Sunday night wasn’t a Night of the Pitchers with a dramatic eighth-inning home run making the final difference between the two top teams in the American League East. This was the Amazing Randi versus David Copperfield with one hand behind their backs and one eye obstructed behind a patch.

It was the night the Astros’ young lefthanded lancer Framber Valdez came pretty much as advertised out of the chute. And, the night the Rays’ lefthanded, former Cy Young Award winning veteran Blake Snell came to prove he could get away with sticking his head into the lion’s mouth and yanking it out the split half second before the lion could snap its jaws around his neck.

It was the night the designated home team Rays went 1-for-8 with men in scoring position and left nine men on base, versus the designated visiting Astros went 2-for-8 with men in scoring position and left ten men on, with both teams having what looked like scores in the making snuffed by swift and slick pitching to some swift and slick infield defense.

It was also the night Jose Altuve hit a Snell meatball into the left field seats on 2-1 in the top of the first, Randy Arozarena found a Valdez sinker that didn’t sink under the middle of the zone to sink behind the center field fence in the bottom of the fourth, and a leadoff walk followed by a pair of grounders back to the mound and a clean base hit plating Rays shortstop Willy Adames in the bottom of the fifth.

From there it was a contest to see whose bullpen depth mattered more and whose offense might turn possibles into plotzes worse. When it finally finished, the Rays stood at 33-0 when when leading after the seventh this year and holding a Show-leading 73-game winning streak when leading in the eighth.

They also stood proud Sunday night with a now 16-5 record in one-run 2020 games, the .762 winning percentage the best in major league history. The little engine that could?
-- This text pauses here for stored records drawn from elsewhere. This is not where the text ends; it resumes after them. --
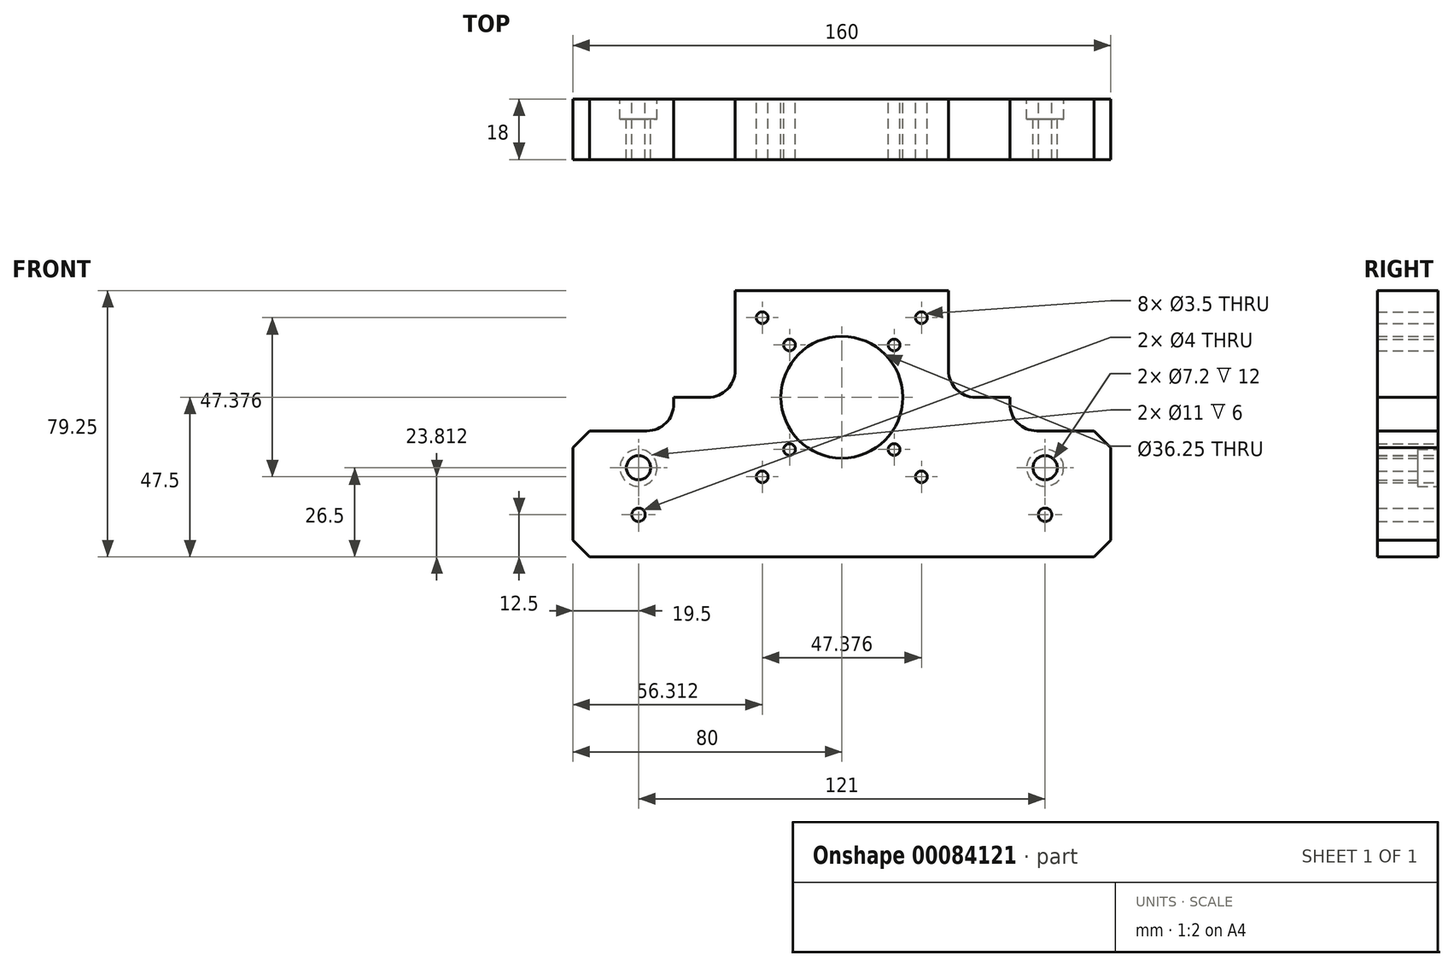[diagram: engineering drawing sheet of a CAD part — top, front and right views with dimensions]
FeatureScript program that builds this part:
annotation { "Feature Type Name" : "Feature", "Feature Type Description" : "" }
export const myFeature = defineFeature(function(context is Context, id is Id, definition is map)
    precondition{}
    {
        {
            var Q0;
            Q0=qCreatedBy(makeId("Front.planeOp"),FACE);
            var sketch = newSketch(context, id + "F0", { "sketchPlane" : qUnion([Q0])});
            skLineSegment(sketch, "E0.bottom", {"start": v(80, -33.75) * mm, "end": v(-80, -33.75) * mm});
            skLineSegment(sketch, "E0.top", {"start": v(80, 33.75) * mm, "end": v(-80, 33.75) * mm});
            skLineSegment(sketch, "E0.left", {"start": v(80, -33.75) * mm, "end": v(80, 33.75) * mm});
            skLineSegment(sketch, "E0.right", {"start": v(-80, -33.75) * mm, "end": v(-80, 33.75) * mm});
            skPoint(sketch, "E0.middle", {"position": v(0, 0) * mm});
            skPoint(sketch, "E1", {"position": v(-60.5, -33.75) * mm});
            skPoint(sketch, "E2", {"position": v(-80, 13.75) * mm});
            skPoint(sketch, "E3", {"position": v(-80, -7.25) * mm});
            skPoint(sketch, "E4", {"position": v(-80, -21.25) * mm});
            skPoint(sketch, "E5", {"position": v(0, -33.75) * mm});
            skPoint(sketch, "E6", {"position": v(0, 13.75) * mm});
            skCircle(sketch, "E7", {"center": v(0, 13.75) * mm, "radius": 18.12 * mm});
            skPoint(sketch, "E8", {"position": v(-60.5, -7.25) * mm});
            skPoint(sketch, "E9", {"position": v(-60.5, -21.25) * mm});
            skCircle(sketch, "E10", {"center": v(-60.5, -21.25) * mm, "radius": 2 * mm});
            skCircle(sketch, "E11.MirrorC", {"center": v(60.5, -21.25) * mm, "radius": 2 * mm});
            skCircle(sketch, "E12", {"center": v(0, 13.75) * mm, "radius": 22 * mm, "construction": true});
            skLineSegment(sketch, "E13", {"start": v(0, 13.75) * mm, "end": v(15.56, -1.8) * mm, "construction": true});
            skCircle(sketch, "E14", {"center": v(15.56, -1.8) * mm, "radius": 1.75 * mm});
            skCircle(sketch, "E15.1.0", {"center": v(15.56, 29.3) * mm, "radius": 1.75 * mm});
            skCircle(sketch, "E15.2.0", {"center": v(-15.56, 29.3) * mm, "radius": 1.75 * mm});
            skCircle(sketch, "E15.3.0", {"center": v(-15.56, -1.8) * mm, "radius": 1.75 * mm});
            skLineSegment(sketch, "E16.bottom", {"start": v(31.75, -18) * mm, "end": v(-31.75, -18) * mm, "construction": true});
            skLineSegment(sketch, "E16.top", {"start": v(31.75, 45.5) * mm, "end": v(-31.75, 45.5) * mm});
            skLineSegment(sketch, "E16.left", {"start": v(31.75, -18) * mm, "end": v(31.75, 45.5) * mm, "construction": true});
            skLineSegment(sketch, "E16.right", {"start": v(-31.75, -18) * mm, "end": v(-31.75, 45.5) * mm, "construction": true});
            skLineSegment(sketch, "E17", {"start": v(-80, 33.75) * mm, "end": v(-31.75, 45.5) * mm});
            skLineSegment(sketch, "E18", {"start": v(31.75, 45.5) * mm, "end": v(80, 33.75) * mm});
            skLineSegment(sketch, "E19", {"start": v(-31.75, 45.5) * mm, "end": v(-31.75, 13.75) * mm});
            skLineSegment(sketch, "E20", {"start": v(-31.75, 13.75) * mm, "end": v(-80, 13.75) * mm});
            skLineSegment(sketch, "E21", {"start": v(31.75, 45.5) * mm, "end": v(31.75, 13.75) * mm});
            skLineSegment(sketch, "E22", {"start": v(31.75, 13.75) * mm, "end": v(80, 13.75) * mm});
            skCircle(sketch, "E23", {"center": v(0, 13.75) * mm, "radius": 33.5 * mm, "construction": true});
            skLineSegment(sketch, "E24", {"start": v(0, 13.75) * mm, "end": v(-31.75, 45.5) * mm, "construction": true});
            skCircle(sketch, "E25", {"center": v(-23.69, 37.44) * mm, "radius": 1.75 * mm});
            skCircle(sketch, "E26.1.0", {"center": v(-23.69, -9.94) * mm, "radius": 1.75 * mm});
            skLineSegment(sketch, "E26.1.1", {"start": v(-31.75, 45.5) * mm, "end": v(-31.75, -18) * mm});
            skCircle(sketch, "E26.2.0", {"center": v(23.69, -9.94) * mm, "radius": 1.75 * mm});
            skLineSegment(sketch, "E26.2.1", {"start": v(-31.75, -18) * mm, "end": v(31.75, -18) * mm});
            skCircle(sketch, "E26.3.0", {"center": v(23.69, 37.44) * mm, "radius": 1.75 * mm});
            skLineSegment(sketch, "E26.3.1", {"start": v(31.75, -18) * mm, "end": v(31.75, 45.5) * mm});
            skPoint(sketch, "E27.MirrorP", {"position": v(60.5, -7.25) * mm});
            skLineSegment(sketch, "E28", {"start": v(-80, 3.75) * mm, "end": v(-50, 3.75) * mm});
            skLineSegment(sketch, "E29", {"start": v(-50, 3.75) * mm, "end": v(-50, 13.75) * mm});
            skLineSegment(sketch, "E30.MirrorCS", {"start": v(80, 3.75) * mm, "end": v(50, 3.75) * mm});
            skLineSegment(sketch, "E31.MirrorCS", {"start": v(50, 3.75) * mm, "end": v(50, 13.75) * mm});
            skSolve(sketch);
        }
        {
            var Q0;
            {var subQ1=sQuery(id+"F0.wireOp",EDGE,"E0.bottom");Q0=makeQuery(id+"F0.imprint","IMPRINT",FACE,{"disambiguationData":[TD([[makeQuery(id+"F0.imprint","IMPRINT",EDGE,{"derivedFrom":subQ1}),-1.0]])]});}
            var Q1;
            {var subQ5=sQuery(id+"F0.wireOp",EDGE,"E16.top");Q1=makeQuery(id+"F0.imprint","IMPRINT",FACE,{"disambiguationData":[TD([[makeQuery(id+"F0.imprint","IMPRINT",EDGE,{"derivedFrom":subQ5}),1.0]])]});}
            var Q2;
            Q2=makeQuery(id+"F0.imprint","IMPRINT",FACE,{"disambiguationData":[TD([[makeQuery(id+"F0.imprint","IMPRINT",EDGE,{"derivedFrom":sQuery(id+"F0.wireOp",EDGE,"E7")}),-1.0]])]});
            extrude(context, id + "F1", {"entities" : qUnion([Q0, Q1, Q2]), "depth" : 18 * mm});
        }
        {
            var Q0;
            Q0=makeQuery(id+"F1.opExtrude","SWEPT_EDGE",EDGE,{"disambiguationData":[OSD([sQuery(id+"F0.wireOp",EDGE,"E0.bottom"),sQuery(id+"F0.wireOp",EDGE,"E0.right")])]});
            var Q1;
            Q1=makeQuery(id+"F1.opExtrude","SWEPT_EDGE",EDGE,{"disambiguationData":[OSD([sQuery(id+"F0.wireOp",EDGE,"E0.bottom"),sQuery(id+"F0.wireOp",EDGE,"E0.left")])]});
            var Q2;
            Q2=makeQuery(id+"F1.opExtrude","SWEPT_EDGE",EDGE,{"disambiguationData":[OSD([sQuery(id+"F0.wireOp",EDGE,"E0.left"),sQuery(id+"F0.wireOp",EDGE,"koAOt2NU-ont5-5yzo-7Uvz-TOEI61CWz3w5")])]});
            var Q3;
            Q3=makeQuery(id+"F1.opExtrude","SWEPT_EDGE",EDGE,{"disambiguationData":[OSD([sQuery(id+"F0.wireOp",EDGE,"E0.right"),sQuery(id+"F0.wireOp",EDGE,"2b075610-e8f6-4bec-89b8-de3a2f93d7d90.MirrorCS")])]});
            chamfer(context, id + "F2", {"entities" : qUnion([Q0, Q1, Q2, Q3]), "width" : 5 * mm, "tangentPropagation" : true});
        }
        {
            var Q0;
            Q0=makeQuery(id+"F1.opExtrude","SWEPT_EDGE",EDGE,{"disambiguationData":[OSD([sQuery(id+"F0.wireOp",EDGE,"E22"),sQuery(id+"F0.wireOp",EDGE,"E26.3.1")])]});
            var Q1;
            Q1=makeQuery(id+"F1.opExtrude","SWEPT_EDGE",EDGE,{"disambiguationData":[OSD([sQuery(id+"F0.wireOp",EDGE,"E20"),sQuery(id+"F0.wireOp",EDGE,"E26.1.1")])]});
            var Q2;
            Q2=makeQuery(id+"F1.opExtrude","SWEPT_EDGE",EDGE,{"disambiguationData":[OSD([sQuery(id+"F0.wireOp",EDGE,"E30.MirrorCS"),sQuery(id+"F0.wireOp",EDGE,"E31.MirrorCS")])]});
            var Q3;
            Q3=makeQuery(id+"F1.opExtrude","SWEPT_EDGE",EDGE,{"disambiguationData":[OSD([sQuery(id+"F0.wireOp",EDGE,"E28"),sQuery(id+"F0.wireOp",EDGE,"E29")])]});
            fillet(context, id + "F3", {"entities" : qUnion([Q0, Q1, Q2, Q3]), "radius" : 8 * mm, "tangentPropagation" : true, "allowEdgeOverflow" : false});
        }
        {
            var Q0;
            Q0=sQuery(id+"F0.wireOp",VERTEX,"E27.MirrorP");
            var Q1;
            Q1=sQuery(id+"F0.wireOp",VERTEX,"E8");
            var Q2;
            Q2=makeQuery(id+"F1.opExtrude","SWEPT_BODY",BODY,{"disambiguationData":[OSD([sQuery(id+"F0.wireOp",EDGE,"E0.bottom"),sQuery(id+"F0.wireOp",EDGE,"E0.left"),sQuery(id+"F0.wireOp",EDGE,"E0.right"),sQuery(id+"F0.wireOp",EDGE,"E7"),sQuery(id+"F0.wireOp",EDGE,"E10"),sQuery(id+"F0.wireOp",EDGE,"E11.MirrorC"),sQuery(id+"F0.wireOp",EDGE,"E14"),sQuery(id+"F0.wireOp",EDGE,"E15.1.0"),sQuery(id+"F0.wireOp",EDGE,"E15.2.0"),sQuery(id+"F0.wireOp",EDGE,"E15.3.0"),sQuery(id+"F0.wireOp",EDGE,"E16.top"),sQuery(id+"F0.wireOp",EDGE,"E20"),sQuery(id+"F0.wireOp",EDGE,"E22"),sQuery(id+"F0.wireOp",EDGE,"E25"),sQuery(id+"F0.wireOp",EDGE,"E26.1.0"),sQuery(id+"F0.wireOp",EDGE,"E26.1.1"),sQuery(id+"F0.wireOp",EDGE,"E26.2.0"),sQuery(id+"F0.wireOp",EDGE,"E26.3.0"),sQuery(id+"F0.wireOp",EDGE,"E26.3.1")])]});
            hole(context, id + "F4", {"style" : HoleStyle.C_BORE, "endStyle" : HoleEndStyle.BLIND, "oppositeDirection" : true, "holeDiameter" : 7.2 * mm, "cBoreDiameter" : 11 * mm, "cBoreDepth" : 6 * mm, "holeDepth" : 35 * mm, "startFromSketch" : true, "locations" : qUnion([Q0, Q1]), "scope" : qUnion([Q2])});
        }
    });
The Rays are the little engine that do.

“The one thing you learn about our club over 60 or 162,” Cash told reporters, “we’re in a lot of tight ballgames. And tight ballgames, you’ve got to teach yourself how to win those. That’s mistake-free, playing clean. There’s no margin for error and I think our guys take that approach every single night when they take the field.”

Tight ballgames? If Game One got any tighter there would have been crash carts in the cutout-filled seats and oxygen ventilators in the on-deck circles.

“They do some things that are unusual,” said Astros manager Dusty Baker before the game. If understatement is an irrevocable requirement for Manager of the Year, Baker might have this year’s award nailed down tight shut.

But Cash solidified his own airtight case, taking baseball’s version of of the 99 Cent Store (O Woolworth, where is thy sting?) to the top of the American League East irregular season heap and to the postseason’s number-one seed. He’s the director of the Rays starring in The Little Bang Theory.

They shoved the Toronto Blue Jays out of the wild card series in half a blink, wrangled the Empire Emeritus out of the division series, and neutralised the postseason-resurgent Astros’ big bats into cardboard tubes to open this week’s showdown.

They did it despite Snell seeming bent on setting new major league records for getting himself into more full counts than the law allows and escaping when it looked like the coppers had the cuffs around his wrists ready to click shut.

They did it despite Valdez striking out eight in six mostly splendid innings and the youthful enough Astros bullpen looking as though they’d been studying the Rays for what to do, how to do it, and when to do it.

No, the Rays had to suck the Astros into joining them for an act that made the Flying Wallendas resemble cartoon amateurs. They even had to find their own kind of exclamation point, with Castillo striking out Altuve, the pint size power plant who’d started the evening with the long ball, on a nice, nasty, diving-away slider to close it out at last.

Last fall, the Rays lost a division series to the Astros in five games but proved they could play up to and with the big beasts when given the chance. This fall they’re proving that the great white whales don’t stand that much of a chance against a pack of hell-bent-for-blubber anchovies. So far.